When You Mix Firefox And IE, You Risk A Critical Zero-Day FlawWhen You Mix Firefox And IE, You Risk A Critical Zero-Day Flaw

Mozilla is working on a patch for a "highly critical" security flaw that's affecting both Firefox and Microsoft's Internet Explorer.

While there's been online disagreement about whether Microsoft or Mozilla is responsible for the problem, Window Snyder, who has the unusual title of "chief security something-or-other at Mozilla," said in a blog post that they will be taking care of the issue. "Mozilla believes in defense in depth and will be patching Firefox in the upcoming 2.0.0.5 release to mitigate the problem," she wrote. "This will prevent IE from sending Firefox malicious data."

Security researcher Thor Larholm calls the vulnerability an input validation flaw in Internet Explorer, adding that it's the same type of bug that he had earlier found in Apple's Safari 3 beta. He explained in his blog that when Firefox is installed, it registers a URL protocol handler. When IE encounters a reference to content inside the FirefoxURL URL scheme, it calls ShellExecute with the EXE image path and passes the entire request URL without any input validation.

That means if someone using IE visits a Web page that tries to call a Firefox URL, the Microsoft browser will launch Firefox with no other prompting, passing it the URL. Neither browser, according to Mozilla, sanitizes the URL, which would allow an attacker to make Firefox execute malicious JavaScript code. The user would have to visit a maliciously crafted Web page or open a malicious e-mail. User interaction is required.

Security researchers at Secunia are calling the flaw a "highly critical" vulnerability in Firefox. And researchers at SecurityFocus call it a Microsoft Internet Explorer FirefoxURL Protocol Handler Command Injection Vulnerability.

In an e-mail to information, a Microsoft spokesman wrote, "Microsoft has thoroughly investigated the claim of a vulnerability in Internet Explorer and found that this is not a vulnerability in a Microsoft product."

Snyder noted in her blog that using Firefox alone does not cause the problem. "It is important to note that if you are using Firefox to browse the Web, you are not vulnerable to this attack," she said. "While we have seen no evidence of attackers exploiting this issue, there is proof of concept code available publicly. So we recommend that people use Firefox and as always take care when browsing unknown Web sites."

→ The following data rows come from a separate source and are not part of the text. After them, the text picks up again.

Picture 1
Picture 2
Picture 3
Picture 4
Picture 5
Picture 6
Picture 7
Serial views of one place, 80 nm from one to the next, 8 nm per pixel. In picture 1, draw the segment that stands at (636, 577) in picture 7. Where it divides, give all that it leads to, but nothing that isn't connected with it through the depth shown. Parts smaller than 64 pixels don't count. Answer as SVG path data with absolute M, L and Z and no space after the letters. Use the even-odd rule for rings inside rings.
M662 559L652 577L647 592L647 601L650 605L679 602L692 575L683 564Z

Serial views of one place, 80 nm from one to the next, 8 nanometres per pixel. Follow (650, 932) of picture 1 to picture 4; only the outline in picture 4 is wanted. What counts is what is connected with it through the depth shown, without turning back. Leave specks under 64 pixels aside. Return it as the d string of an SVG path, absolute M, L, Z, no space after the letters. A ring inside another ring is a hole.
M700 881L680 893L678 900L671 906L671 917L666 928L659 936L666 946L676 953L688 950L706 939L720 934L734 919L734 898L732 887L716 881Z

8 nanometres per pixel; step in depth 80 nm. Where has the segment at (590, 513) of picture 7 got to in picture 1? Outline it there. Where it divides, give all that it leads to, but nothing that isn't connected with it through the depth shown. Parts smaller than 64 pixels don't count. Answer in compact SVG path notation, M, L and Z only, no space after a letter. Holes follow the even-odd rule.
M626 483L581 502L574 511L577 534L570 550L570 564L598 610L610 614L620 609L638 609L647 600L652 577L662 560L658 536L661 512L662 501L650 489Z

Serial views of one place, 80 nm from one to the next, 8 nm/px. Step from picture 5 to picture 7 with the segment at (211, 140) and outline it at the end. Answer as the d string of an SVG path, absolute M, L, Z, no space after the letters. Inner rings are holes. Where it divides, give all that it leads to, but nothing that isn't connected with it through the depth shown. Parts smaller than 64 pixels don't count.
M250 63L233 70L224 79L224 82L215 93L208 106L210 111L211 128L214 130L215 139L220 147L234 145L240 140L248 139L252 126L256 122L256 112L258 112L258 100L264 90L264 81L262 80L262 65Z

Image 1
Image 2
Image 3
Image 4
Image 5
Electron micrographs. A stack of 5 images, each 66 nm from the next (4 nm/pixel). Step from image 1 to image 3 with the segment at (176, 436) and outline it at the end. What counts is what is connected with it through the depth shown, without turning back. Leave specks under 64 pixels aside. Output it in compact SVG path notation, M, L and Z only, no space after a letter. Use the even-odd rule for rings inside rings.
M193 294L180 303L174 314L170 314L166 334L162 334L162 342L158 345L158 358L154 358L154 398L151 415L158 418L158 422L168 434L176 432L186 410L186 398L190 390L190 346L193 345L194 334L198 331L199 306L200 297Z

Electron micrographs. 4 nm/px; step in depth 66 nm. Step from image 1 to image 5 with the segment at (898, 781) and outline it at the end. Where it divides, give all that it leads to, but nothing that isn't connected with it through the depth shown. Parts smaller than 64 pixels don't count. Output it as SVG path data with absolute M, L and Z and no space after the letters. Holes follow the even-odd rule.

Swa Frantzen, a handler at the Internet Storm Center, simply warns users and IT administrators that an IE user working on a machine that has Firefox installed on it is at risk. A work around is to remove the URL handlers that Firefox installs in the registry.

"This, however, goes to show that even unused but installed client programs might be a threat on your client system," wrote Frantzen in his blog. "Hence, you need to take care of vulnerabilities in software that you don't even use."